I typed the raw text in Google Docs. Then called /publish-article. A Writer subagent wrote the article. A Style Reviewer read it and flagged specific passages. The Writer revised. A Translator built the English version. An Image Ideator developed concepts, an Image Critic evaluated them, Imagen 4 generated the image.

And then a LinkedIn Copywriter subagent wrote a hook that’s now being read somewhere in my network. Someone is reading a text about an article about a pipeline that wrote this article, along with the LinkedIn post about it. I wrote the raw text. The pipeline handled the rest. That’s enough.

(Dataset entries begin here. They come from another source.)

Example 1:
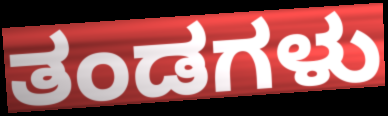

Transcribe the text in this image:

ತಂಡಗಳು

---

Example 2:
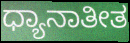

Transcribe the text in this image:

ಧ್ಯಾನಾತೀತ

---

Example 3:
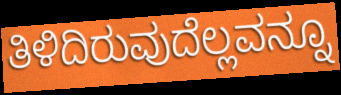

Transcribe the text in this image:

ತಿಳಿದಿರುವುದೆಲ್ಲವನ್ನೂ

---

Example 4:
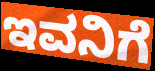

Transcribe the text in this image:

ಇವನಿಗೆ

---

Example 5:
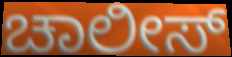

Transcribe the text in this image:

ಚಾಲೀಸ್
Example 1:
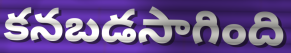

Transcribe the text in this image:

కనబడసాగింది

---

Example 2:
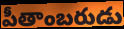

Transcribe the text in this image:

పీతాంబరుడు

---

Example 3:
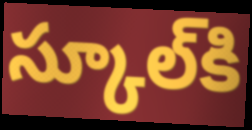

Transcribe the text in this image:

స్కూల్‌కి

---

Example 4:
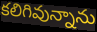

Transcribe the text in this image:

కలిగివున్నాను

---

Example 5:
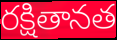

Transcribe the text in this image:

రక్షితానత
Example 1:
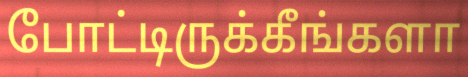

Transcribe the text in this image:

போட்டிருக்கீங்களா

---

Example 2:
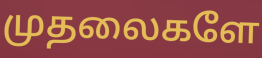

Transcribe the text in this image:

முதலைகளே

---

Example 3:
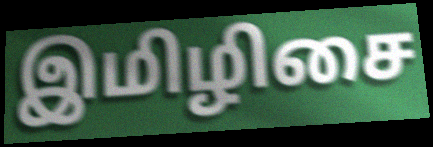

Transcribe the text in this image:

இமிழிசை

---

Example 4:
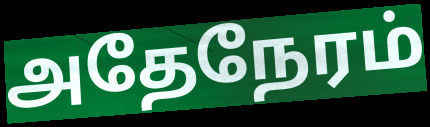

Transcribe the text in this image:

அதேநேரம்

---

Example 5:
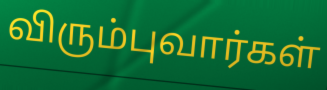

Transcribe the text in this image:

விரும்புவார்கள்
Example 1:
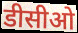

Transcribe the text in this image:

डीसीओ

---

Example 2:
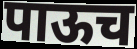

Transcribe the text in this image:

पाऊच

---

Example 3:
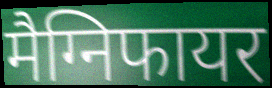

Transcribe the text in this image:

मैग्निफायर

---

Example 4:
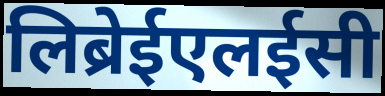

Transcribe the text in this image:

लिब्रेईएलईसी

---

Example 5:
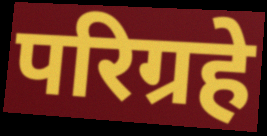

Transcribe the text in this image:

परिग्रहे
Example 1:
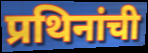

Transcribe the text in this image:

प्रथिनांची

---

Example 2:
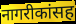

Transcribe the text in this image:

नागरीकांसह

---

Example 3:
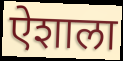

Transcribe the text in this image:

ऐशाला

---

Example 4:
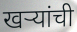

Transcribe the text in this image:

खऱ्यांची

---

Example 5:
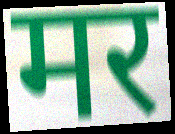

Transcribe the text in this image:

मर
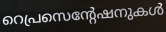
റെപ്രസെന്റേഷനുകൾ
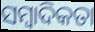
ସମ୍ବାଦିକତା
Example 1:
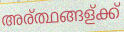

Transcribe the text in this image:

അര്ത്ഥങ്ങള്ക്ക്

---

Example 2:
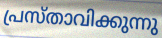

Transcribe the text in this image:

പ്രസ്താവിക്കുന്നു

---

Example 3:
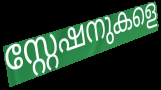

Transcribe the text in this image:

സ്റ്റേഷനുകളെ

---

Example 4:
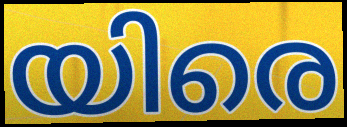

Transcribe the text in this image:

യിരെ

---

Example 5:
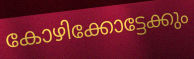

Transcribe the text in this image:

കോഴിക്കോട്ടേക്കും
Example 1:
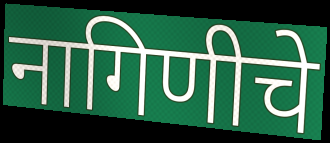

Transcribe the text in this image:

नागिणीचे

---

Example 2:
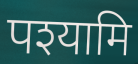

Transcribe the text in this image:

पश्यामि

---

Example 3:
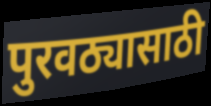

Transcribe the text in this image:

पुरवठ्यासाठी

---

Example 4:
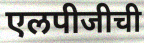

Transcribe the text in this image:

एलपीजीची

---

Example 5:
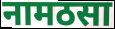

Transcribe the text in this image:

नामठसा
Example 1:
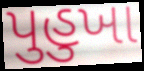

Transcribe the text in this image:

પુહુખા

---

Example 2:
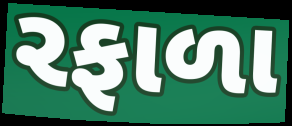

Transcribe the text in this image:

રફાળા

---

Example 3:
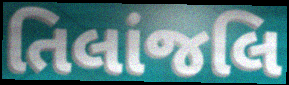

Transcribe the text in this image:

તિલાંજલિ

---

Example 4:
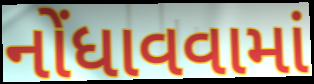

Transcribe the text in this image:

નોંધાવવામાં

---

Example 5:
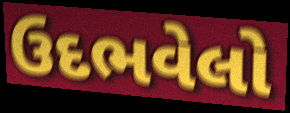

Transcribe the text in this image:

ઉદભવેલો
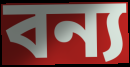
বন্য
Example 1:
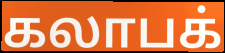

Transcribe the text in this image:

கலாபக்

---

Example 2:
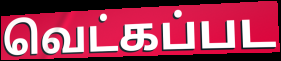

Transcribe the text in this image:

வெட்கப்பட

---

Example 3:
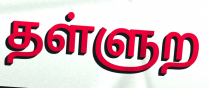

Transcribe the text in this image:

தள்ளுற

An assembly line inside a computer chip where a Google Doc enters on one side and a finished blog post exits on the other, with small robot agents performing each step


What I Don’t Know

Whether this actually saves time, I honestly can’t say. The setup took an afternoon. The first pipeline version had bugs. The Image Critic was too strict. The Style Reviewer was too lenient. Three iterations until it worked.

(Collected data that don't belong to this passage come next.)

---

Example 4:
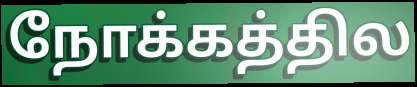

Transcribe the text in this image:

நோக்கத்தில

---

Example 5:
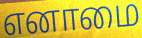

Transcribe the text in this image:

எனாமை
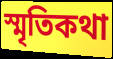
স্মৃতিকথা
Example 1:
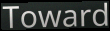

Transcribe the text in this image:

Toward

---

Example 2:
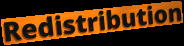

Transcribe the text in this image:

Redistribution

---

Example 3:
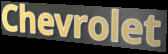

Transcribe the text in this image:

Chevrolet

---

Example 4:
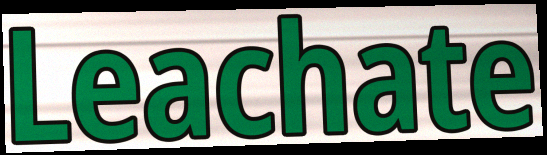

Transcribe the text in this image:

Leachate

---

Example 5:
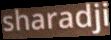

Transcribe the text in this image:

sharadji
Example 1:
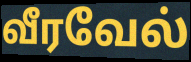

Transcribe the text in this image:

வீரவேல்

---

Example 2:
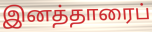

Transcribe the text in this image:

இனத்தாரைப்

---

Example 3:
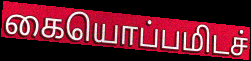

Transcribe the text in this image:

கையொப்பமிடச்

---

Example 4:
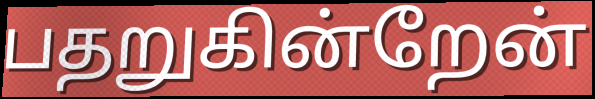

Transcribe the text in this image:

பதறுகின்றேன்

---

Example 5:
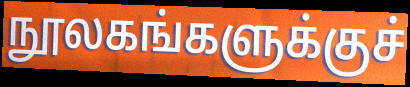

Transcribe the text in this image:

நூலகங்களுக்குச்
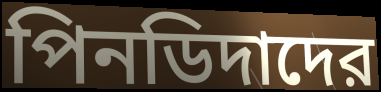
পিনডিদাদের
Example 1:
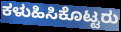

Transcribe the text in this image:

ಕಳುಹಿಸಿಕೊಟ್ಟರು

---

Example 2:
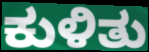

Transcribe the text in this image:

ಕುಳಿತು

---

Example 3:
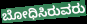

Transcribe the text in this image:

ಬೋಧಿಸಿರುವರು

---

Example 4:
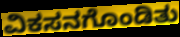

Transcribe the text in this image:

ವಿಕಸನಗೊಂಡಿತು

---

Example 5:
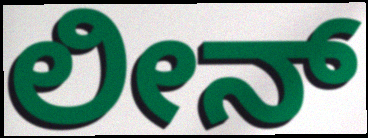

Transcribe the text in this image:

ಲೀನ್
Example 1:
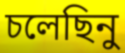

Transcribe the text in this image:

চলেছিনু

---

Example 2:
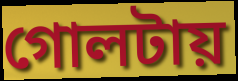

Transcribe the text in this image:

গোলটায়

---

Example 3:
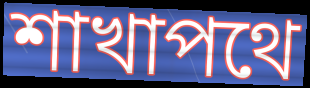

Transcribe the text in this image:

শাখাপথে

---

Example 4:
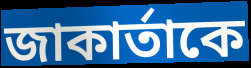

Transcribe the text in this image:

জাকার্তাকে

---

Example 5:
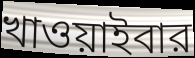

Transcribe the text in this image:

খাওয়াইবার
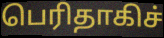
பெரிதாகிச்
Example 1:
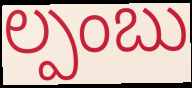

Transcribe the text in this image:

ల్పంబు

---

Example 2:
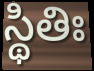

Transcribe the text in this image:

స్థితిః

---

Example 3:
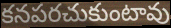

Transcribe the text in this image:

కనపరచుకుంటావు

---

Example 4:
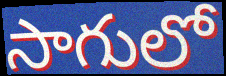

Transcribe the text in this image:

సాగులో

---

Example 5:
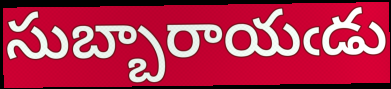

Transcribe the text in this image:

సుబ్బారాయఁడు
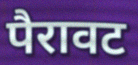
पैरावट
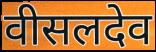
वीसलदेव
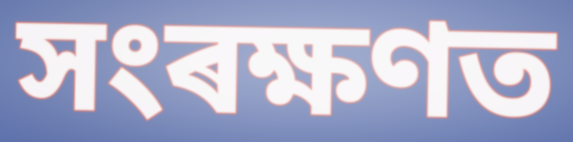
সংৰক্ষণত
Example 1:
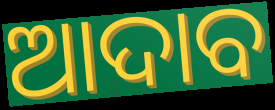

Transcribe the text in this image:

ଆଦାବ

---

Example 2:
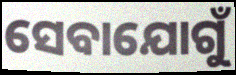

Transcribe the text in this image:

ସେବାଯୋଗୁଁ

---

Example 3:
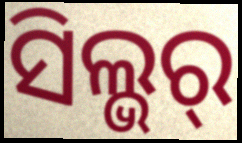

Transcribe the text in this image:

ସିଲ୍ଭର୍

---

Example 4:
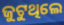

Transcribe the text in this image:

ଜୁଟୁଥିଲେ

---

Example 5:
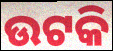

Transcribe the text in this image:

ଉଟକି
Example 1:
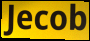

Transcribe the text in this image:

Jecob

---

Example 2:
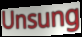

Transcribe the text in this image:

Unsung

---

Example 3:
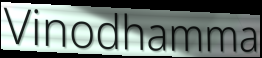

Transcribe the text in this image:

Vinodhamma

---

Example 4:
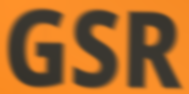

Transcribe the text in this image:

GSR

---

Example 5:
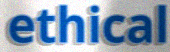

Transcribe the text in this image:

ethical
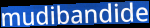
mudibandide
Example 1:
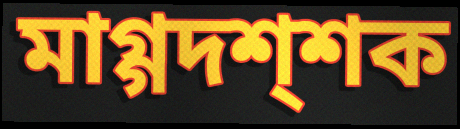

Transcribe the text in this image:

মাগ্গদশ্শক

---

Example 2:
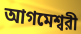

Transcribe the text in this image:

আগমেশ্বরী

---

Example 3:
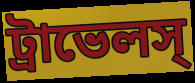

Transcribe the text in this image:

ট্রাভেলস্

But: the next article costs me one command. Write raw text, run /publish-article, get coffee. When I come back, the Markdown file is done, the image is in the repo, the LinkedIn draft is waiting for my click.

That pays off. Not in minutes. In sanity.


Conclusion

I built a system that writes articles. This article. That’s either very clever or a little bit schizophrenic. Probably both.

What I learned along the way: the interesting challenge wasn’t the code. The scripts are trivial. The interesting challenge was the architecture of the instructions. How small does a task need to be for a language model to handle it reliably? Smaller than I thought. Much smaller.

One agent, one task. That’s the principle. The rest is plumbing.